TEXTE DE LECTURE:
────────────────────

Une numérisation de façade : slogans sans infrastructure
 
Si la digitalisation est omniprésente dans les discours, elle reste invisible dans les faits. Manque de matériel, absence de formation, et incompatibilité des systèmes entravent l’interopérabilité. Pendant ce temps, des pays africains comme le Rwanda affichent des succès notables dans la gestion numérique des dossiers médicaux. Le Maroc, lui, s’enlise dans un simulacre de modernisation.
 
Un financement insuffisant : quand l’austérité hypothèque le droit à la santé
 
Avec à peine 7% du PIB affecté à la santé et un budget moyen de 1.000 dirhams par habitant, le Maroc reste loin des standards de l’OMS. Mieux encore, les ménages financent près de la moitié des soins de leur poche. Ce désengagement de l’Etat renforce la marchandisation de la santé et transforme un droit fondamental en produit de luxe réservé aux plus fortunés.

────────────────────

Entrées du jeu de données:
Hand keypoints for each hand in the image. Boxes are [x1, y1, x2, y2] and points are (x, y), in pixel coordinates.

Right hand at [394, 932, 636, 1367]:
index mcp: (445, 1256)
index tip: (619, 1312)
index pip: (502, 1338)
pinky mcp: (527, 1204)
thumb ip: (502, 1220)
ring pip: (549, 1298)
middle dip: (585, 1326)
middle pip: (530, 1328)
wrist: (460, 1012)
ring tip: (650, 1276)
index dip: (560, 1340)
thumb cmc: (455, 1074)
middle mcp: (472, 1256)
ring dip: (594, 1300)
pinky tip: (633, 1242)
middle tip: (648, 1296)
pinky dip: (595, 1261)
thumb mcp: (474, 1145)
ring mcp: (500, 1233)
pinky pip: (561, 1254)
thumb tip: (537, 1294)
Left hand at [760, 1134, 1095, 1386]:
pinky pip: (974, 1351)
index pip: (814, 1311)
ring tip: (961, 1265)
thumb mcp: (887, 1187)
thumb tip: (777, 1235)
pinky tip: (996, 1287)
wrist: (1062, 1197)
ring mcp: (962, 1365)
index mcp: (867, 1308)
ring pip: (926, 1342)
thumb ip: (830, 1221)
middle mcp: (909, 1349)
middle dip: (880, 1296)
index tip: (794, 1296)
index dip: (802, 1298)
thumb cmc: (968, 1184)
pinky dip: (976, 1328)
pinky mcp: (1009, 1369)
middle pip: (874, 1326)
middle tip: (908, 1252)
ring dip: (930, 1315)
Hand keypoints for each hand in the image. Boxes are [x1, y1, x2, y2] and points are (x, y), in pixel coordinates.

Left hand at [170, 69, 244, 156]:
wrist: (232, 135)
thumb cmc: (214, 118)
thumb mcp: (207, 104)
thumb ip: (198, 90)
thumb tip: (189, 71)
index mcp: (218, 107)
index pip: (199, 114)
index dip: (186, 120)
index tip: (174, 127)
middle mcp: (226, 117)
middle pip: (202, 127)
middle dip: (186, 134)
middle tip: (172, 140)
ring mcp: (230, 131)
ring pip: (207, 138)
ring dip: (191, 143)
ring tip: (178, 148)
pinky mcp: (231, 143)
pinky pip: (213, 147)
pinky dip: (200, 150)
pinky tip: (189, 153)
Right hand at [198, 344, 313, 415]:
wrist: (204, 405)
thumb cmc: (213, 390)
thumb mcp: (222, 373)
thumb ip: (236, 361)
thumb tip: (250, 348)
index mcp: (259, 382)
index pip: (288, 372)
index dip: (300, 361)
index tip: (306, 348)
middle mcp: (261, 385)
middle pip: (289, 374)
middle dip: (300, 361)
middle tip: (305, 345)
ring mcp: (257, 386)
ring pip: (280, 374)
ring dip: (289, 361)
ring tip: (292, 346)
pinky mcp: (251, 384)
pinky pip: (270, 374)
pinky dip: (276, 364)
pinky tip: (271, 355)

────────────────────

SÉRIE D'EXERCICES:
**1.** Les affirmations (a), (b) et (c) sont-elles conformes au texte sur le système de santé marocain ? Répondez par oui ou par non et citez les mots exacts du texte qui justifient chaque réponse.
(a) Le Rwanda obtient des succès notables dans la gestion numérique des dossiers médicaux.
(b) Le Maroc consacre plus de 10 % de son PIB à la santé.
(c) Les ménages financent près de la moitié des soins de leur poche.
**2.** Reformulez sous forme de liste le paragraphe du texte sur le système de santé marocain qui commence par « Avec à peine 7% du PIB », en conservant ses faits principaux.
**3.** Poursuivez le texte sur le système de santé marocain à partir de sa dernière phrase.
Les données forment un matériel distinct, sans lien avec le texte.

CORRIGÉ:
**1.**
(a) Oui : « des pays africains comme le Rwanda affichent des succès notables dans la gestion numérique des dossiers médicaux ».
(b) Non : « à peine 7% du PIB affecté à la santé ».
(c) Oui : « les ménages financent près de la moitié des soins de leur poche ».

**2.**
- Le Maroc consacre à peine 7 % de son PIB à la santé, avec un budget moyen de 1.000 dirhams par habitant, loin des standards de l'OMS.
- Les ménages paient de leur poche près de la moitié des soins.
- Ce désengagement de l'État renforce la marchandisation de la santé, qui devient un produit de luxe réservé aux plus fortunés.

**3.**
L’Etat social dans les mots, le marché dans les actes
 
Le discours officiel continue de vanter l’Etat social. Mais sur le terrain, les dynamiques sont purement libérales. L’intégration des ex-bénéficiaires du RAMED dans l’AMO se heurte à l’insuffisance des prestations. Les allocations familiales et les retraites promises aux plus vulnérables se font attendre. Les politiques sociales s’apparentent à des opérations de communication plus qu’à des transformations structurelles.
 
Gouvernance fragmentée, institutions sans moyens
 
Sur les cinq grandes structures prévues par la loi 06.22 — Conseil scientifique, agences du médicament, du sang, etc. — aucune n’est pleinement opérationnelle. L’absence de décrets, de personnel qualifié, de transfert d’actifs et de coordination entre acteurs empêche toute avancée concrète. La gouvernance sanitaire reste verticale, technocratique et imperméable aux professionnels de terrain.
 
Formation et spécialisation : les angles morts de la réforme
 
Le manque de formation initiale de qualité, l'absence d’un système de formation continue rigoureux, et la faiblesse des politiques d’incitation accentuent la crise. Les spécialités les plus critiques — anesthésie, réanimation, psychiatrie — sont en pénurie. Et face à l’exode des médecins, aucune stratégie crédible n’est déployée.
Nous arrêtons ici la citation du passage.